**WRITTEN REQUEST**
Please reproduce, character for character, everything in the records below from the line containing "Region District: District -> Diverse" down to the line containing "Paardeberg/Swartland: Paardeberg/Swartland ->", including both of those lines.

**EXTRACTED ENTRIES**
(begin)

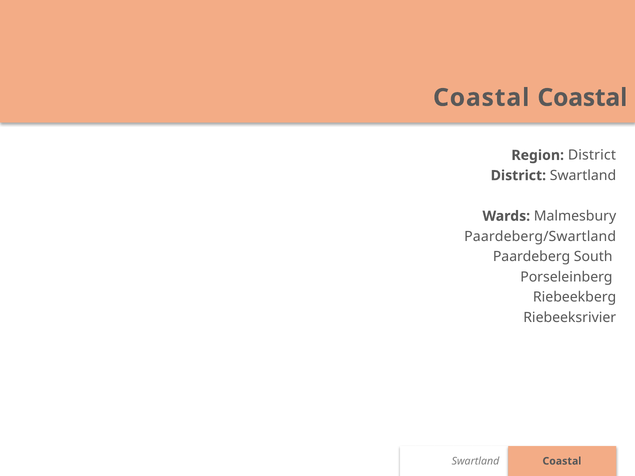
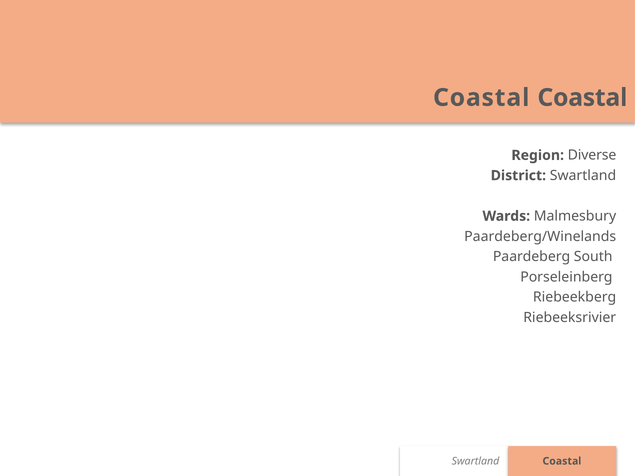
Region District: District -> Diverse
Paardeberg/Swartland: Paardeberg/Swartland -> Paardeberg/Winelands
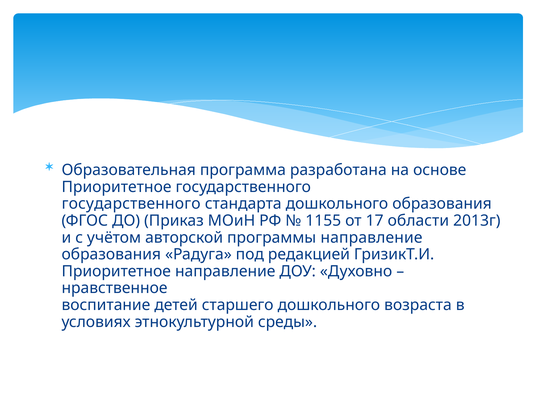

(end)
(begin)

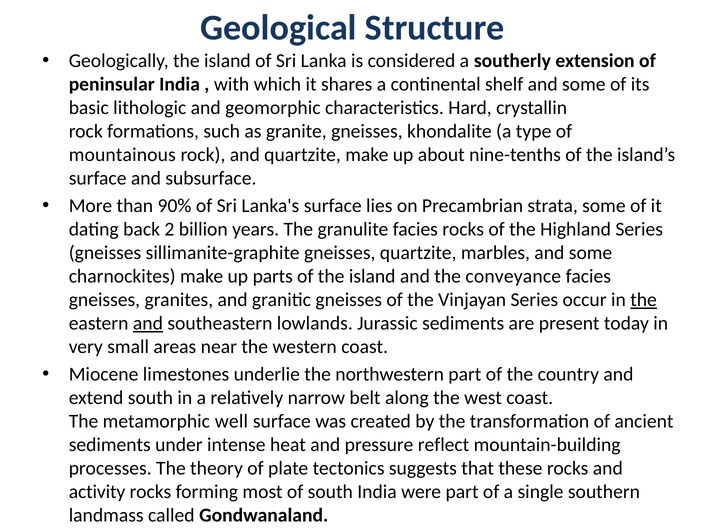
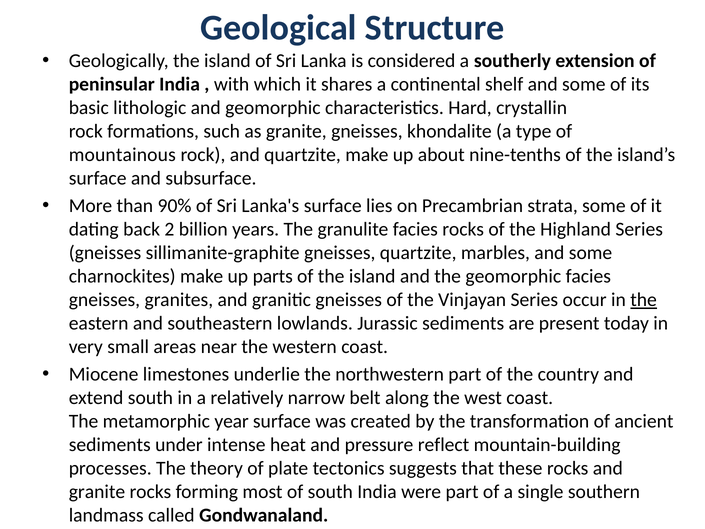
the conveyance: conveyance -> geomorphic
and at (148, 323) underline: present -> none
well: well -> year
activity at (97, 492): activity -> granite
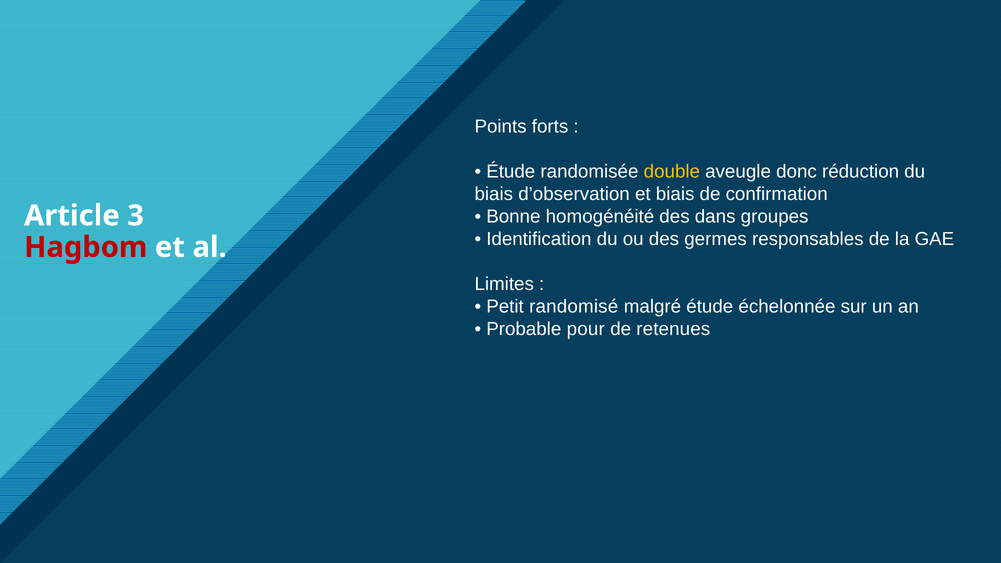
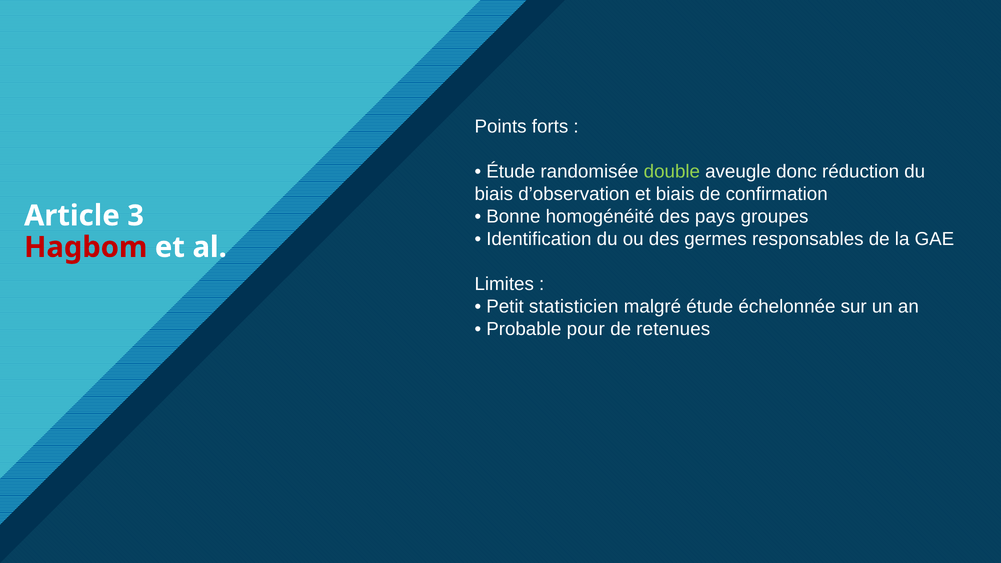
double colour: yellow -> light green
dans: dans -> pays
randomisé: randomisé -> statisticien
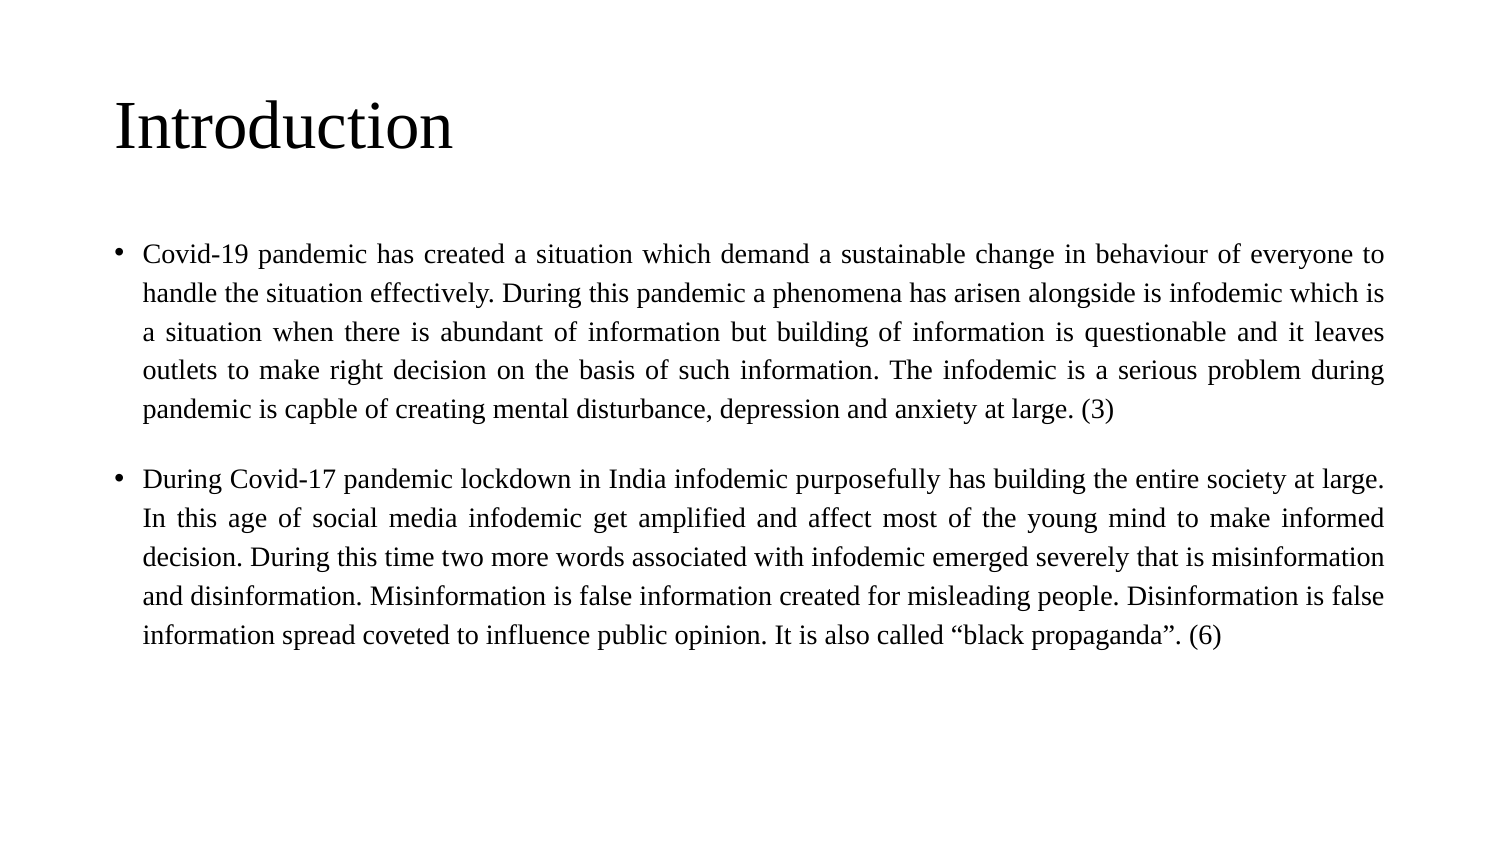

(end)
(begin)

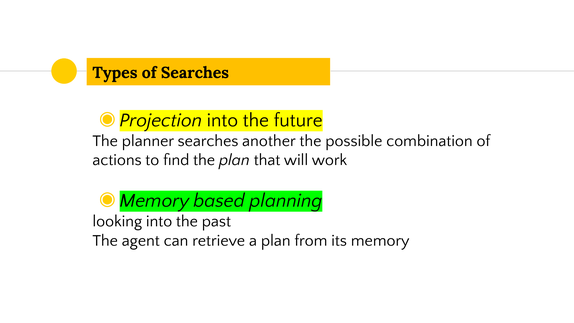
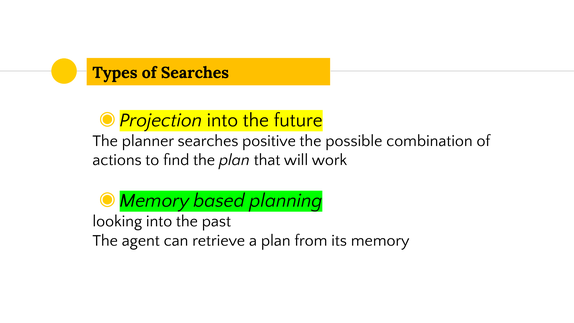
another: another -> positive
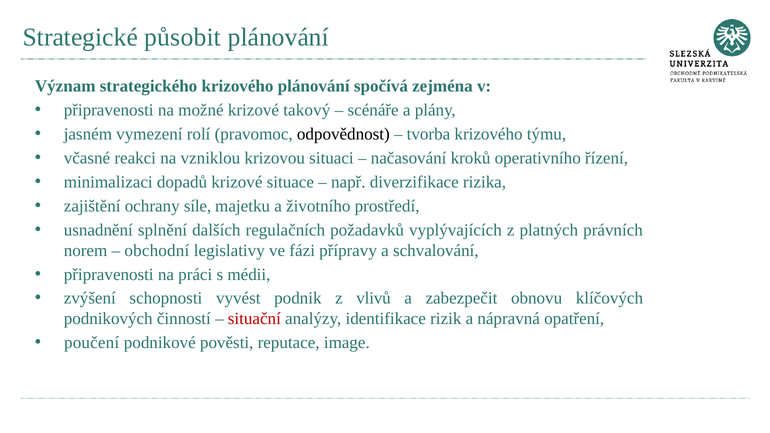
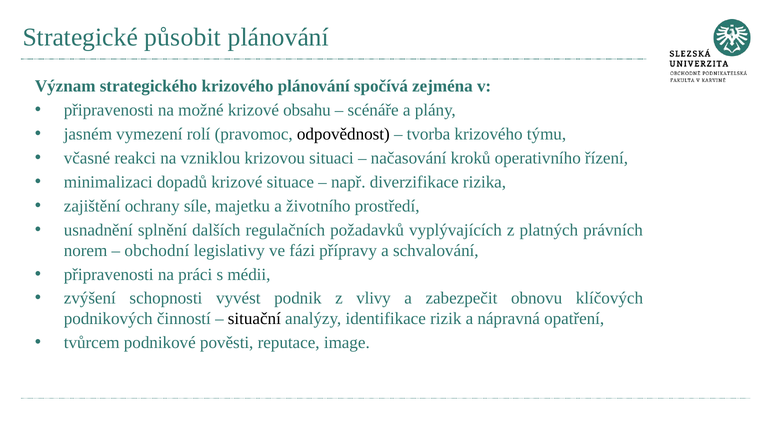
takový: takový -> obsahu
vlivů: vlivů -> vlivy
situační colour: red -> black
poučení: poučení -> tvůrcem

(end)

**ANSWER TO THE PROBLEM**
Region District: District -> Diverse
Paardeberg/Swartland: Paardeberg/Swartland -> Paardeberg/Winelands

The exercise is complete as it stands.